Proinflammatory architecture of the host immune system

Analysis of molecular interaction networks of the host immune system indicates that it is fundamentally proinflammatory [58], and requires active control to reduce inflammatory reactions once started [59-61]. There are many positive feedback loops that escalate secretion of cytokines and promote further inflammation. Hyper-activation of a cytokine network, often called 'cytokine storm', is one of the major factors that aggravates patient health and may results in death. For example, influenza infection causes a range of cytokine release as its acute response [62, 63]. However, the infection is generally localized to epithelial cells yet extensive cytokine release often takes place systemically. This systemic release of cytokines particularly IL-1a and IFN-f aggravates inflammation leading to fever and lung inflammation, and sometimes leads to fatality. Mice infected with influenza virus in which IL-1a and IFN-f are suppressed show substantial mitigation of such risks [64, 65]. Similarly, infection with herpes simplex virus (HSV) triggers elevated production of IL-4 from CD4+ T cells and aggravates encephalitis [66]. The use of a certain types of drugs, such as vesarinone, for encephalomyocarditis (EMC) virus induced heart failure remarkably improved the survival rate of patients by reducing production of IL-1, IL-6, TNF-a, and IFN-f [67]. As vesarione is not an antiviral agent, it was concluded that the improvement in outcome heart failure reduction was due to suppression of TNF-a production that may be induced by lipopolysaccharide (LPS) stimulation [68]. Perhaps the most dramatic example of such cytokine overproduction is fulminant hepatitis where significant elevation of TNF-a and IL-1 has been reported [69].

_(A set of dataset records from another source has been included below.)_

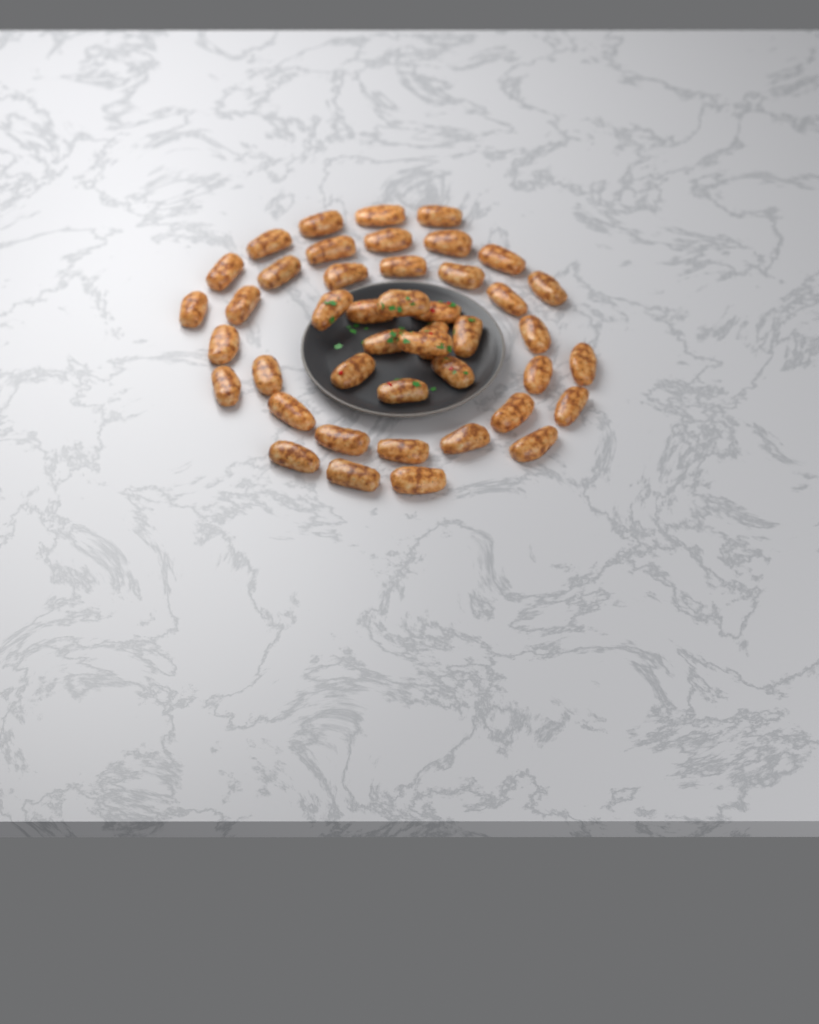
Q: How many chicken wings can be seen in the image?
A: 44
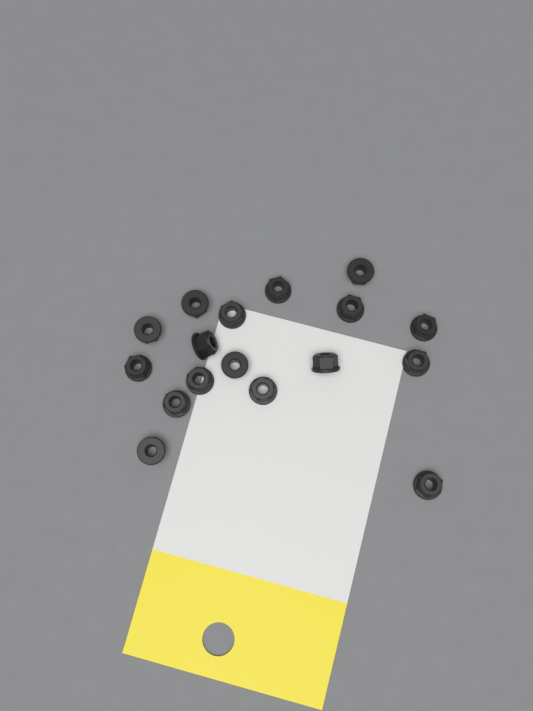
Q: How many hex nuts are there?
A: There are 17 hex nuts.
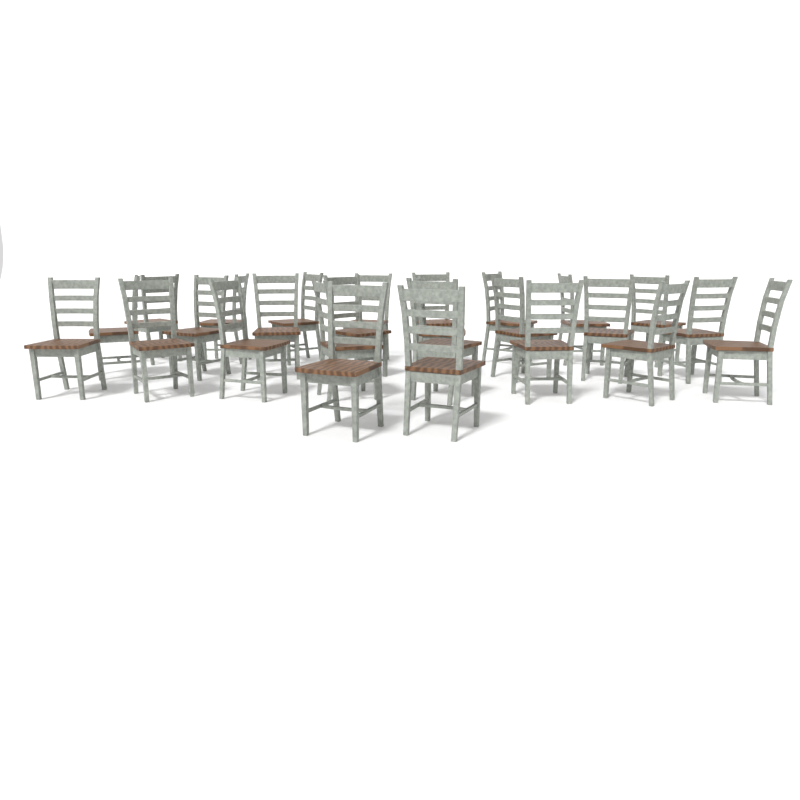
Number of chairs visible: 26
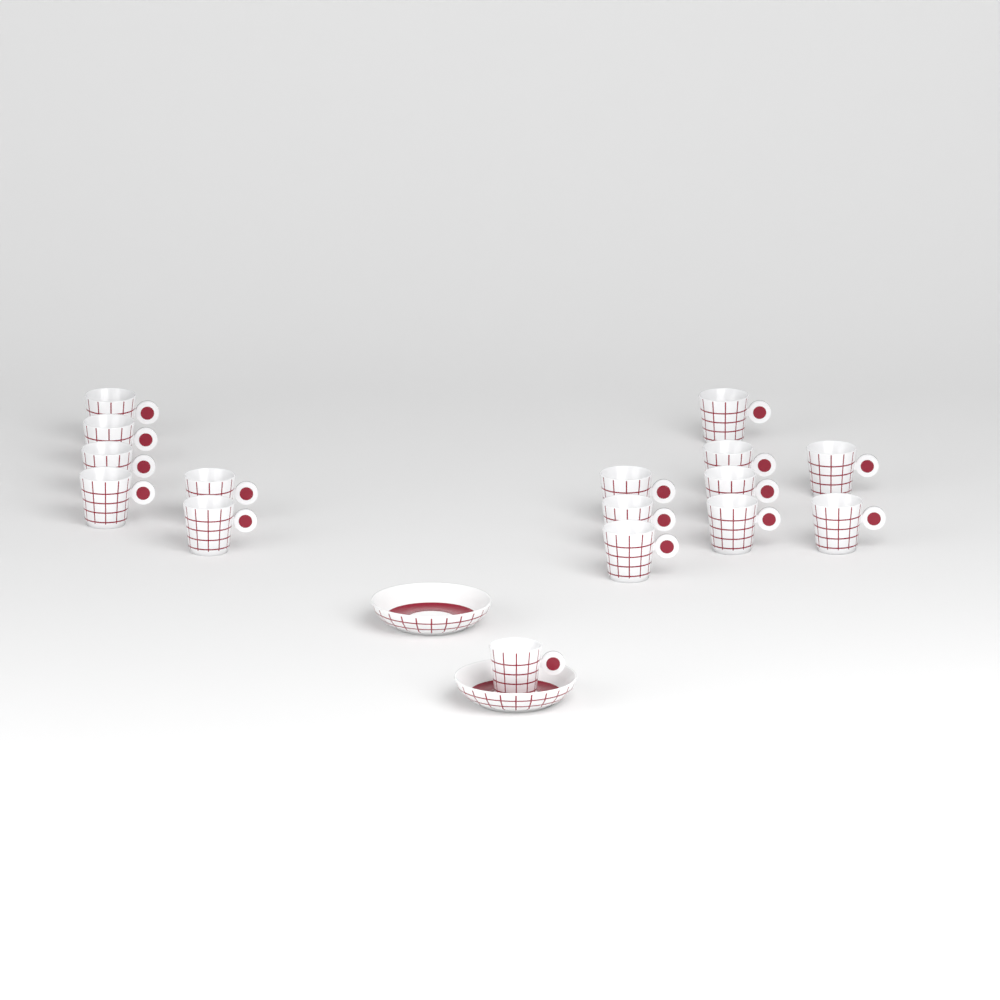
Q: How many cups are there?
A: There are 16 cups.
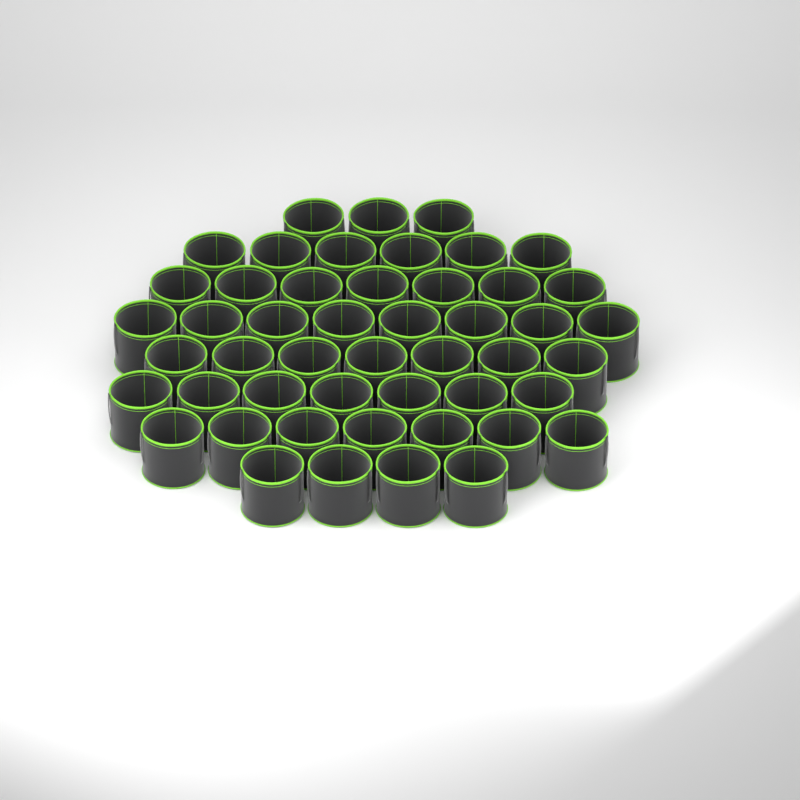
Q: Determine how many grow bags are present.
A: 49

A series of experimental and clinical observations naturally leads to the conclusion that control of cytokine production may effectively prevent escalation of infection-triggered organ dysfunctions, and more generally systemic inflammatory response syndrome (SIRS). While various mouse experiments confirmed mitigation of SIRS [70], clinical experiments reported so far have had mixed outcomes. System-level studies that involve individual variations of cytokine production and resulting dynamics may be warranted for proper development of cytokine modulation therapies.